Records for the task:
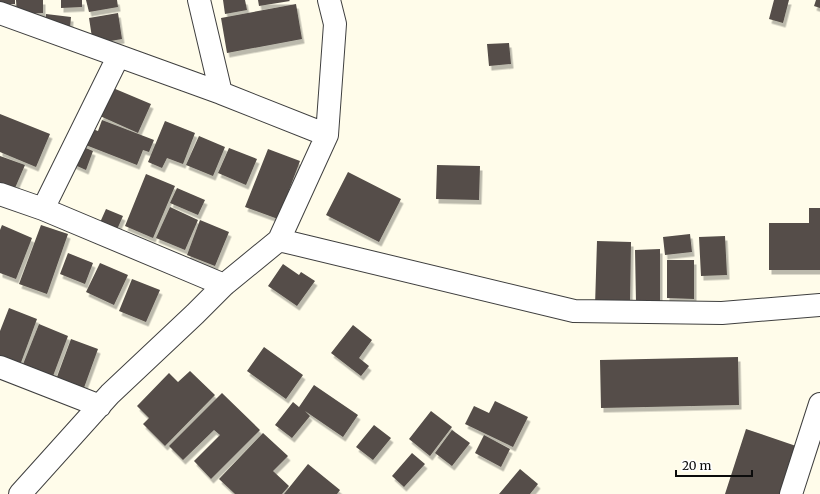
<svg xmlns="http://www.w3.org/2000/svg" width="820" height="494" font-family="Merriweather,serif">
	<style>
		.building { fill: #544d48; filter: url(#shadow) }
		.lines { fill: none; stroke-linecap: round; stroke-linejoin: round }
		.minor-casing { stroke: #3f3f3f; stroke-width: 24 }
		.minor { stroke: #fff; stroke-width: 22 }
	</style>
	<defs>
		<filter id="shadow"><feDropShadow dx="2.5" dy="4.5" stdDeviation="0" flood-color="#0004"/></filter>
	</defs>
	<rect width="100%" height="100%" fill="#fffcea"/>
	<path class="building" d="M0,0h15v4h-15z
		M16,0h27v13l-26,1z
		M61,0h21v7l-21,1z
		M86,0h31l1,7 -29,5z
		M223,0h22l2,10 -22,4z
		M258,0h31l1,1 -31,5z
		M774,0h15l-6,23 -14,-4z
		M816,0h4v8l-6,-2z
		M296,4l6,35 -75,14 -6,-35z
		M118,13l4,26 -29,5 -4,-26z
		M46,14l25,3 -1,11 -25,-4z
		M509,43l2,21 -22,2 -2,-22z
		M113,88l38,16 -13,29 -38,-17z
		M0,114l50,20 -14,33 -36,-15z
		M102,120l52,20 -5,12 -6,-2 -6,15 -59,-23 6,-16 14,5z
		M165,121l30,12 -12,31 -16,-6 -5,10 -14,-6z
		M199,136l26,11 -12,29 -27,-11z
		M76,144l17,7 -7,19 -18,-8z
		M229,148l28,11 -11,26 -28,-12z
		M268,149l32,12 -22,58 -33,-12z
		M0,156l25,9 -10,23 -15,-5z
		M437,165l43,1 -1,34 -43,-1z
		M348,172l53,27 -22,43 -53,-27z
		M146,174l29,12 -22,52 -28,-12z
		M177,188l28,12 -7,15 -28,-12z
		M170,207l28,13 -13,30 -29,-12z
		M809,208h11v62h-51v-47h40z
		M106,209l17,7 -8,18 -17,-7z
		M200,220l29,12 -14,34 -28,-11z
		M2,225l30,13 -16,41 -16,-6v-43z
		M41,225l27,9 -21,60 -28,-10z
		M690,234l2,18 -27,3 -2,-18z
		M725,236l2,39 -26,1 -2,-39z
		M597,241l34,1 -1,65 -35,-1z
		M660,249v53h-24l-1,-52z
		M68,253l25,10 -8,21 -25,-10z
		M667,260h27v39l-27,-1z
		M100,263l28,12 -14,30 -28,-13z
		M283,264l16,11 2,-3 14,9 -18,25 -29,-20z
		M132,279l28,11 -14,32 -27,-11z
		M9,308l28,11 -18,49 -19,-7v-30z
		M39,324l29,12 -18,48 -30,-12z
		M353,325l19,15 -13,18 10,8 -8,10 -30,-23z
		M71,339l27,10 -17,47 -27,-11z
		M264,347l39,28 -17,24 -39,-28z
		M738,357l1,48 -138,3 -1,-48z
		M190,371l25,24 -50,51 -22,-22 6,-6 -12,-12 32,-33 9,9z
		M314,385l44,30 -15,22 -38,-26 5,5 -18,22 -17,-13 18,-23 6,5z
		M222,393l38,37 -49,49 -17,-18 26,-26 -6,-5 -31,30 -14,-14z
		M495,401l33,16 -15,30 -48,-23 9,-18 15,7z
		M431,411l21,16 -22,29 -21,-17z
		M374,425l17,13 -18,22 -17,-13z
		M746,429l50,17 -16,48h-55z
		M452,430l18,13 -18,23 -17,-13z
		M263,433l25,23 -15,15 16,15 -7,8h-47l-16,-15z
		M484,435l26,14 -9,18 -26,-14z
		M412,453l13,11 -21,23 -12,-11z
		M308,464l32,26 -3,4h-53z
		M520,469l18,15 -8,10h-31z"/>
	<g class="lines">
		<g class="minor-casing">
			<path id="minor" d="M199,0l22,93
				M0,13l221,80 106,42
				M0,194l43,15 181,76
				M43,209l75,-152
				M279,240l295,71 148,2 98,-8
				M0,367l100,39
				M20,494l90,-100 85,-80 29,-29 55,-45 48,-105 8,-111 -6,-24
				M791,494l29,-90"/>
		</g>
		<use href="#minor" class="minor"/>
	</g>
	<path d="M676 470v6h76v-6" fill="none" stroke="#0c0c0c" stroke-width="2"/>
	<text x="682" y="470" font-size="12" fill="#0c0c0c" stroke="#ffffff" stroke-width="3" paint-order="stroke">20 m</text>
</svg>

Exercise description: Identify every line above that includes the word "class", and show those lines.

Result for this task:
	<path class="building" d="M0,0h15v4h-15z
	<g class="lines">
		<g class="minor-casing">
		<use href="#minor" class="minor"/>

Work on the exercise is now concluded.